A year ago final-year students at the country’s leading universities were queueing up to work in the City and applications for investment banking jobs were at a record high, making it the second most popular destination for those graduating in 2008. Salary expectations reached record levels and four fifths of university-leavers believed that there would be a wide range of entry-level vacancies for new graduates.
Twelve months on, the five-year boom in the graduate job market has come to an abrupt end and the mood on campus has changed dramatically. A survey published today of more than 16,000 final-year students by High Fliers Research carried out six weeks ago shows that the Class of 2009 have a very different agenda.

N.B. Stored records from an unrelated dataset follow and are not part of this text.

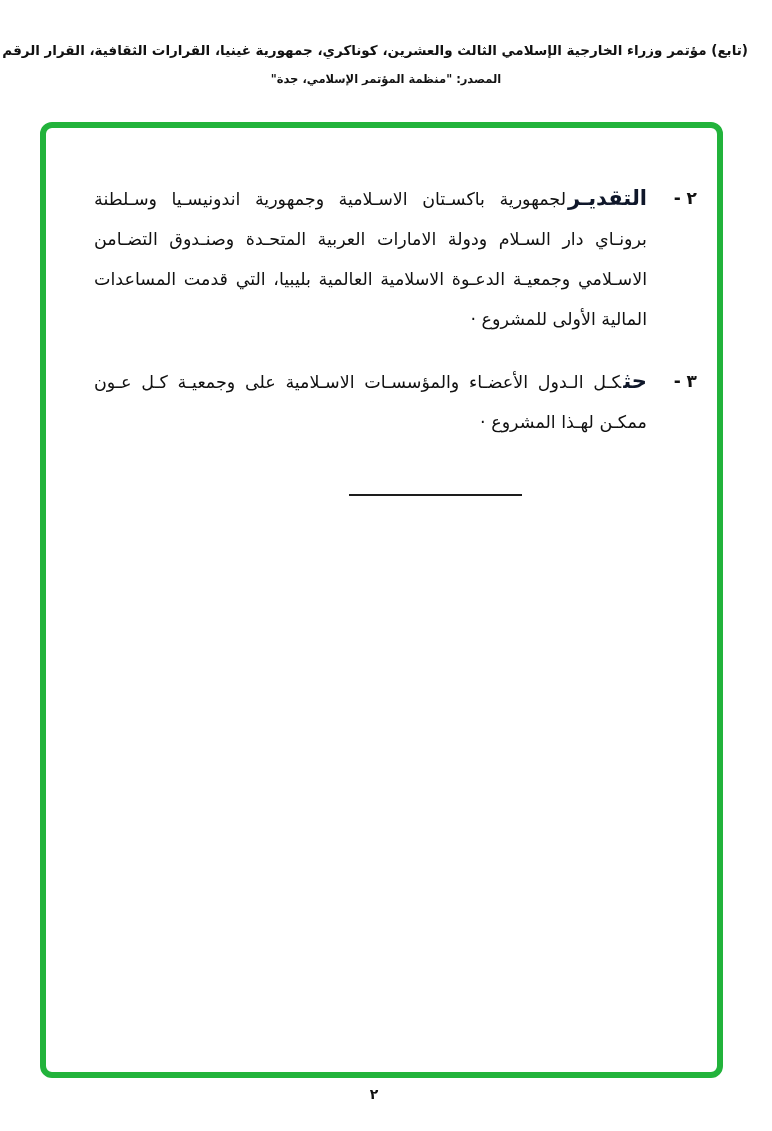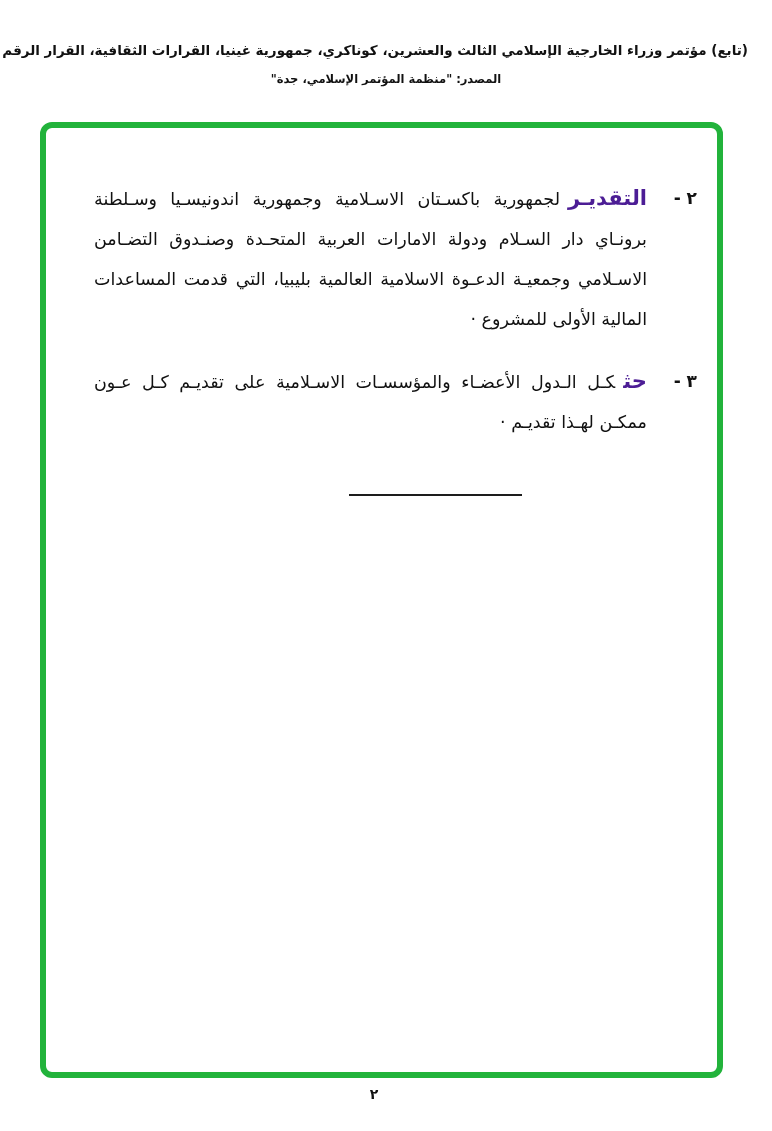--- a/index.html
+++ b/index.html
@@ -66,22 +66,22 @@
     flex: 1 1 auto;
     font-size: 17.5px;
     line-height: 40px;
     text-align: justify;
     text-align-last: right;
     color: #111;
   }
   .res-item .lead {
     font-size: 21px;
     font-weight: bold;
-    margin-left: 8px;
-    color: #4c1d95;
+    margin-left: 2px;
+    color: #0f172a;
   }
   .divider {
     width: 173px;
     height: 2px;
     background: #1d1d1d;
     margin: 52px auto 0 auto;
     margin-left: 255px; 
   }
   .page-number {
     position: absolute;
@@ -109,21 +109,21 @@
     <div class="res-item">
       <div class="num">٢ -</div>
       <div class="body">
         <span class="lead">التقديـر</span><span>لجمهورية باكسـتان الاسـلامية وجمهورية اندونيسـيا وسـلطنة برونـاي دار السـلام  ودولة الامارات العربية المتحـدة وصنـدوق التضـامن الاسـلامي وجمعيـة الدعـوة الاسلامية العالمية بليبيا، التي قدمت المساعدات المالية الأولى للمشروع ·</span>
       </div>
     </div>
 
     <div class="res-item">
       <div class="num">٣ -</div>
       <div class="body">
-        <span class="lead">حث</span><span>كـل الـدول الأعضـاء والمؤسسـات الاسـلامية على تقديـم كـل عـون ممكـن لهـذا تقديـم ·</span>
+        <span class="lead">حث</span><span>كـل الـدول الأعضـاء والمؤسسـات الاسـلامية على وجمعيـة كـل عـون ممكـن لهـذا المشروع ·</span>
       </div>
     </div>
 
     <div class="divider"></div>
 
   </div>
 
   <div class="page-number">٢</div>
 
 </div>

The UK Graduate Careers Survey 2009 reveals that the emphasis for this year’s job-hunters is on job security and securing one of a dwindling number of places on a company graduate development scheme.
For the first time, more finalists have applied to work in teaching than any other career, applications to the public sector have increased by more than quarter and a record level of finalists hope to work in the charity or voluntary sector. The recession has prompted a resurgence of interest in technical careers, with a 46 per cent jump in applications for engineering positions and, for the first time in nine years, more finalists have applied for IT jobs.

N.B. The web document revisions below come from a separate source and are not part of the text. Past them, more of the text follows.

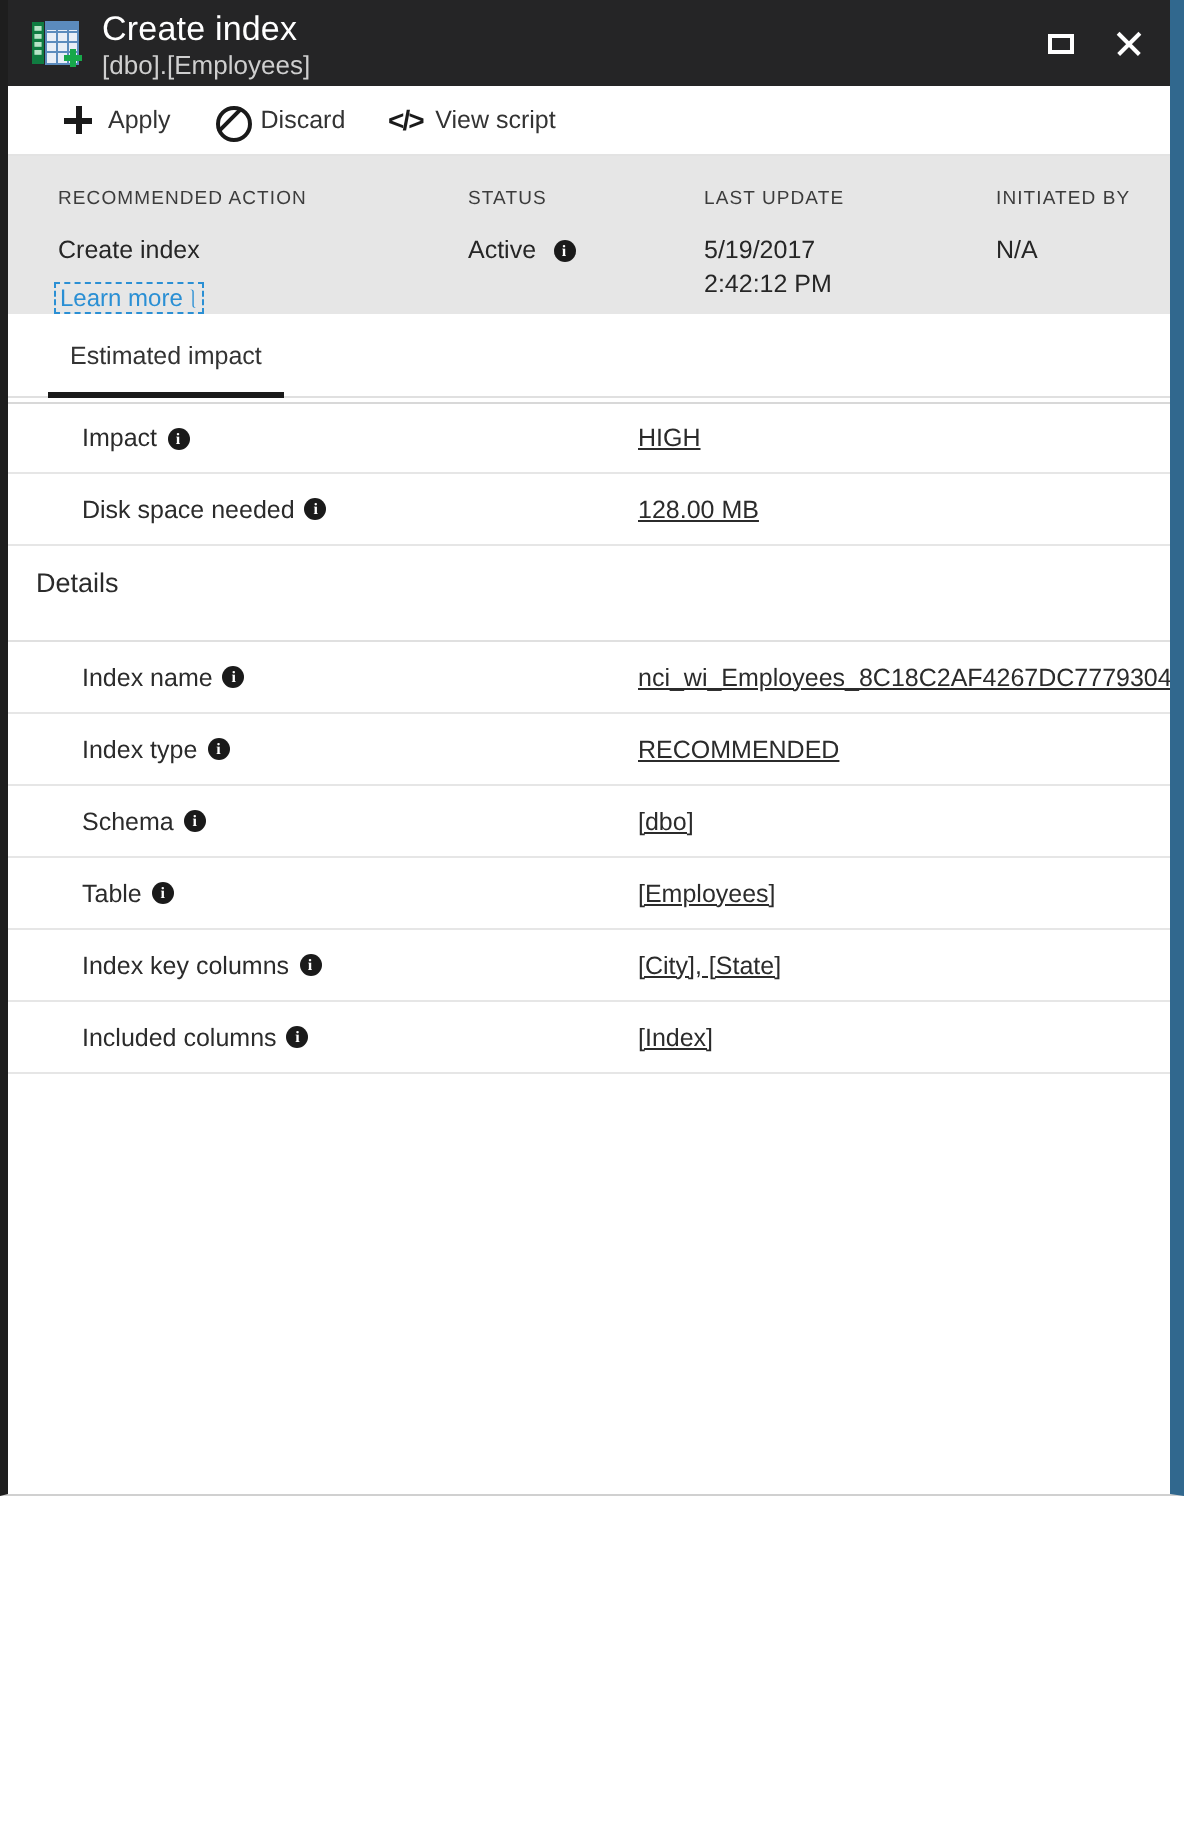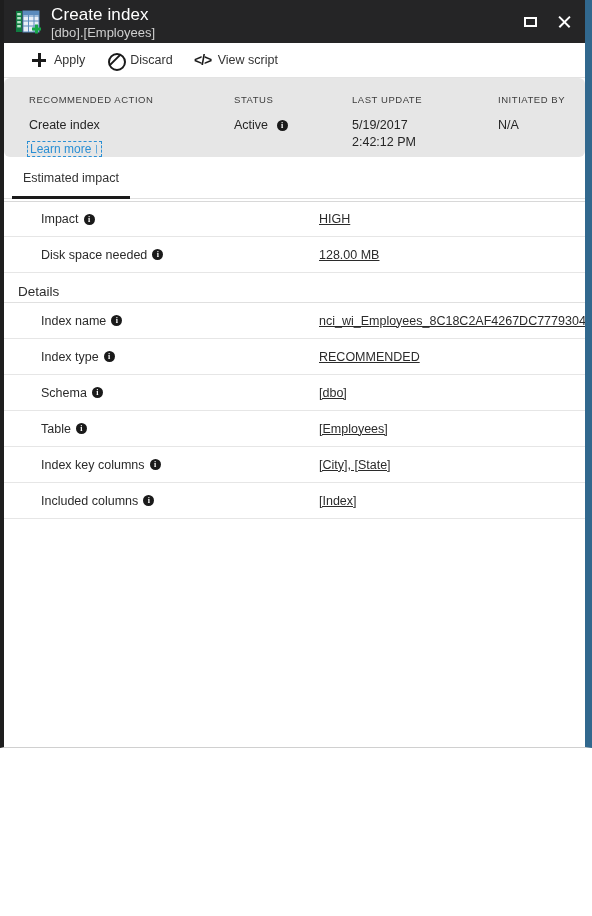--- a/index.html
+++ b/index.html
@@ -125,21 +125,20 @@
   
   .ic-code { font-size: 14px; font-weight: 700; color: #1a1a1a;
              font-family: "Liberation Sans", sans-serif; letter-spacing: -1px; }
 
   
   .summary {
     background: #e6e6e6;
     padding: 16px 0 14px 0;
     position: relative;
     height: 79px;
-    border-radius: 6px;
   }
   .sum-col { position: absolute; top: 16px; }
   .sum-head {
     font-size: 9.5px;
     letter-spacing: .55px;
     color: #3c3c3c;
     text-transform: uppercase;
     margin-bottom: 12px;
     white-space: nowrap;
   }
@@ -179,41 +178,41 @@
     vertical-align: 1px;
     margin-left: 5px;
     cursor: pointer;
     flex: 0 0 11px;
   }
 
   
   .tabstrip {
     height: 42px;
     background: #ffffff;
-    padding-left: 8px;
+    padding-left: 20px;
     display: flex;
     align-items: flex-end;
     border-bottom: 1px solid #e0e0e0;
   }
   .tab {
     font-size: 12.5px;
     color: #333333;
     padding: 0 11px 11px 11px;
     cursor: pointer;
     border-bottom: 3px solid transparent;
     margin-bottom: -1px;
   }
   .tab.active { border-bottom-color: #1a1a1a; }
 
   
   .rows { padding-top: 2px; }
   .section-title {
     font-size: 13.5px;
     color: #2b2b2b;
-    padding: 11px 0 3px 14px;
+    padding: 11px 0 21px 14px;
     border-bottom: 1px solid #e0e0e0;
   }
   .row {
     height: 36px;
     display: flex;
     align-items: center;
     border-bottom: 1px solid #e6e6e6;
     position: relative;
   }
   .row-label {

After the collapse of Lehman Brothers and thousands more redundancies across the City, applications for investment banking have dropped by a third. This is the lowest level since 1999 and fewer finalists have applied to work in consulting, actuarial work and other areas of finance. The property sector has been hit hard, too, with a 19 per cent fall in applications.
Although in the early months of the graduate recruitment season more finalists applied for accountancy positions — the largest single graduate employers — the sector is only the fifth most popular destination for job-hunters.

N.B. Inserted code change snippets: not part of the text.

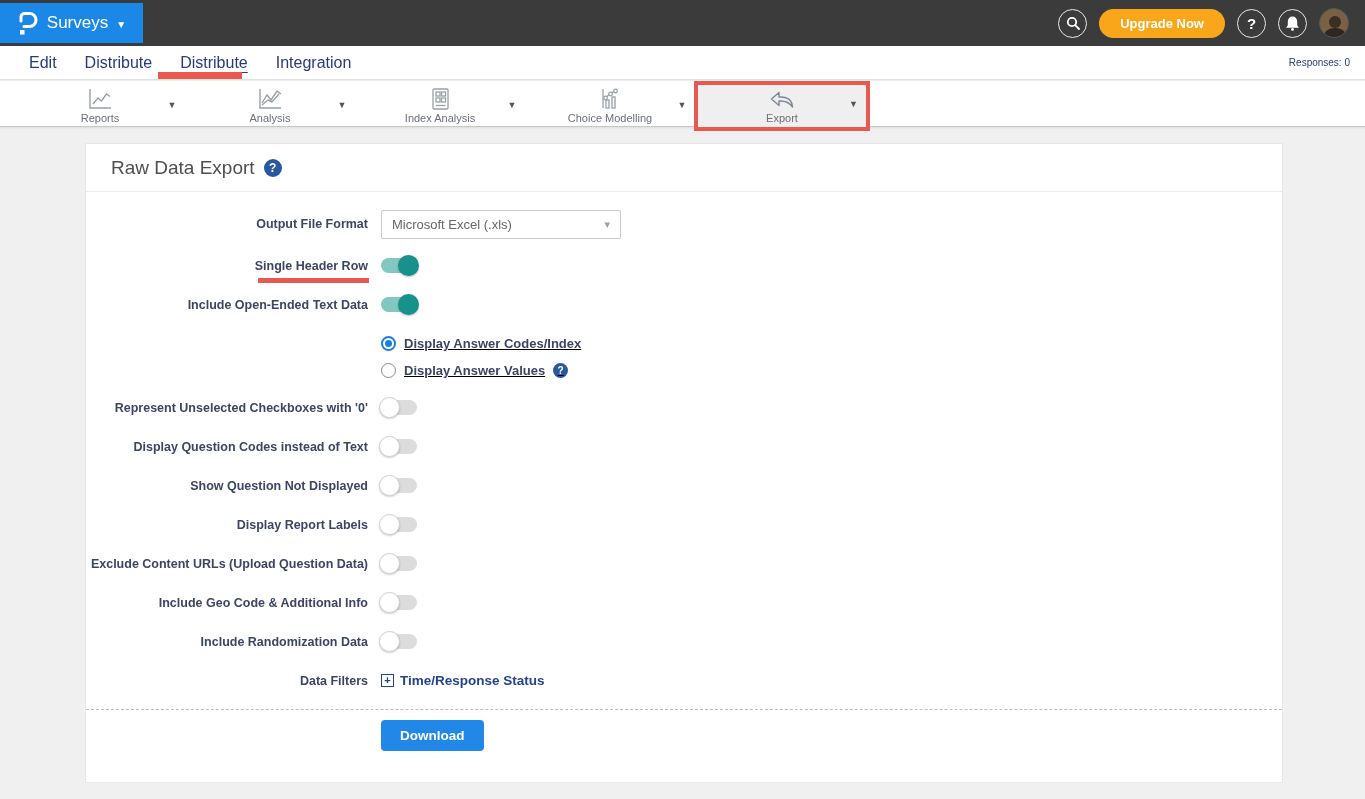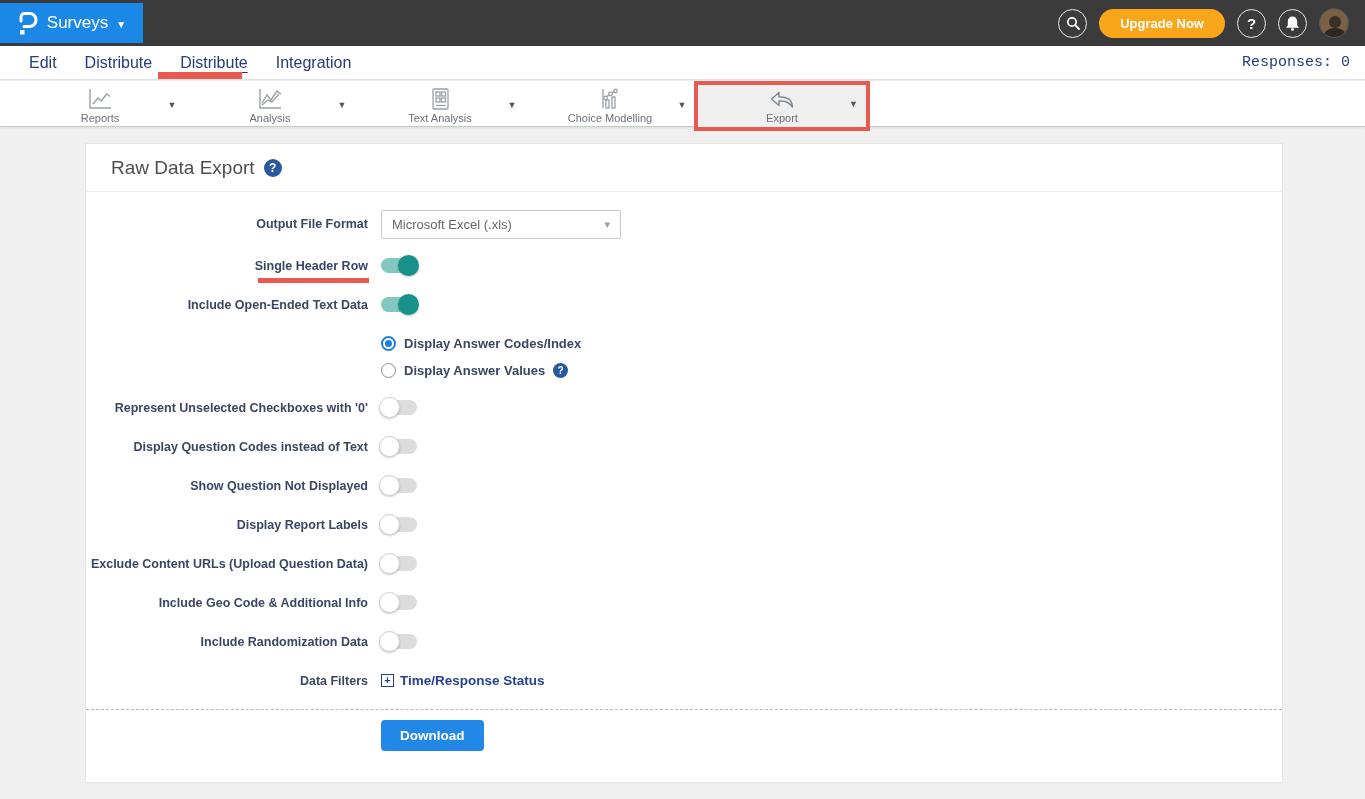--- a/index.html
+++ b/index.html
@@ -25,21 +25,21 @@
   .avatar { width:30px; height:30px; border-radius:50%; background:#7a6045; overflow:hidden;
             position:relative; cursor:pointer; border:1px solid #555; }
   .avatar svg { position:absolute; bottom:-2px; left:0; }
 
   
   .tab-bar { height:34px; background:#fff; border-bottom:1px solid #e2e2e2; display:flex;
              align-items:center; position:relative; }
   .tab { color:#273a7e; font-size:16px; margin-right:28px; cursor:pointer; white-space:nowrap; }
   .tab:first-child { margin-left:29px; }
   .tab.active { text-decoration:underline; text-underline-offset:4px; }
-  .responses { margin-left:auto; margin-right:15px; color:#273a7e; font-size:15px;font-family:Liberation Mono, monospace; }
+  .responses { margin-left:auto; margin-right:15px; color:#273a7e; font-size:10px; }
   .red-bar-analytics { position:absolute; left:158px; top:26px; width:84px; height:7px;
                        background:#e8594f; }
 
   
   .toolbar { height:47px; background:#fff; position:relative; border-top:1px solid #ececec;
              border-bottom:1px solid #c7c7c7; box-shadow:0 1px 2px rgba(0,0,0,.08); }
   .tb-block { position:absolute; top:3px; width:140px; height:42px; display:flex;
               flex-direction:column; align-items:center; justify-content:center; cursor:pointer; }
   .tb-block svg { stroke:#99a0a8; }
   .tb-label { font-size:11px; color:#6a6f7a; margin-top:1px; white-space:nowrap; }
@@ -82,21 +82,21 @@
   
   .toggle { position:relative; width:36px; height:15px; border-radius:8px; cursor:pointer; }
   .toggle .knob { position:absolute; top:-3px; width:21px; height:21px; border-radius:50%; }
   .toggle.on { background:#82c7c0; }
   .toggle.on .knob { right:-2px; background:#17918a; box-shadow:0 1px 2px rgba(0,0,0,.25); }
   .toggle.off { background:#dcdcdc; }
   .toggle.off .knob { left:-2px; background:#fff; border:1px solid #d0d0d0;
                       box-shadow:0 1px 2px rgba(0,0,0,.2); }
 
   
-  .radio-group { padding:6px 0 4px 295px; }
+  .radio-group { padding:6px 0 4px 295px;text-decoration:underline; }
   .radio-row { display:flex; align-items:center; height:27px; gap:8px; cursor:pointer; }
   .radio { width:15px; height:15px; border-radius:50%; background:#fff; }
   .radio.sel { border:2px solid #1b7de0; position:relative; }
   .radio.sel::after { content:""; position:absolute; left:2px; top:2px; width:7px; height:7px;
                       border-radius:50%; background:#1b7de0; }
   .radio.unsel { border:1.5px solid #8a8a8a; }
   .radio-label { font-size:13px; font-weight:bold; color:#3b4664; }
 
   .filters-link { display:flex; align-items:center; gap:6px; color:#24438e; font-size:13.5px;
                   font-weight:bold; cursor:pointer; }
@@ -179,21 +179,21 @@
 
   <div class="tb-block" style="left:370px;">
     <svg width="22" height="24" viewBox="0 0 22 24" fill="none" stroke-width="1.3">
       <rect x="4" y="2" width="15" height="20" rx="1"></rect>
       <rect x="7" y="5" width="4" height="4"></rect>
       <rect x="12.5" y="5" width="4" height="4"></rect>
       <rect x="7" y="11" width="4" height="4"></rect>
       <rect x="12.5" y="11" width="4" height="4"></rect>
       <line x1="7" y1="18.5" x2="16.5" y2="18.5"></line>
     </svg>
-    <span class="tb-label">Text Analysis</span>
+    <span class="tb-label">Index Analysis</span>
   </div>
   <div class="tb-caret" style="left:502px;">▼</div>
 
   <div class="tb-block" style="left:540px;">
     <svg width="26" height="24" viewBox="0 0 26 24" fill="none" stroke-width="1.3">
       <path d="M6 2 v19"></path>
       <rect x="9" y="13" width="3" height="8"></rect>
       <rect x="15" y="10" width="3" height="11"></rect>
       <path d="M8 11 l5-4 5-3"></path>
       <circle cx="8.5" cy="11" r="1.8" fill="#fff"></circle>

Graduates’ interest in the media, however, remains high. Across all UK universities, an estimated 42,000 final-year students are hoping to land a job working in broadcasting, journalism, PR or advertising after finishing their degrees. And yet there are estimated to be fewer than one hundred graduate-level vacancies available this year between all the big media employers.
The research also highlights the difficulties that many students have faced during their job search this year. Although many finalists reacted quickly to news of the worsening economic crisis last autumn and stepped up their applications to employers, by the beginning of March a third fewer finalists had secured a definite job offer, compared with the 2008 recruitment season.
Worse still, one in six job-hunters reported making applications to employers and progressing to interviews or selection events, only to be told by employers then that their graduate recruitment had been shut down or that the jobs they had applied to were no longer available.
In the present economic climate, a third of finalists looking for work admitted that they have had to accept any job they were offered and 17 per cent said that, given the scarcity of graduate jobs, they had applied to organisations that they had little interest in working for.
The survey also shows that there is widespread concern among finalists that employers may not honour the offers of employment that they have made. Two fifths of student job-hunters fear that offers may be withdrawn before they start work this year and nearly half are worried that they may be made redundant in first year of employment.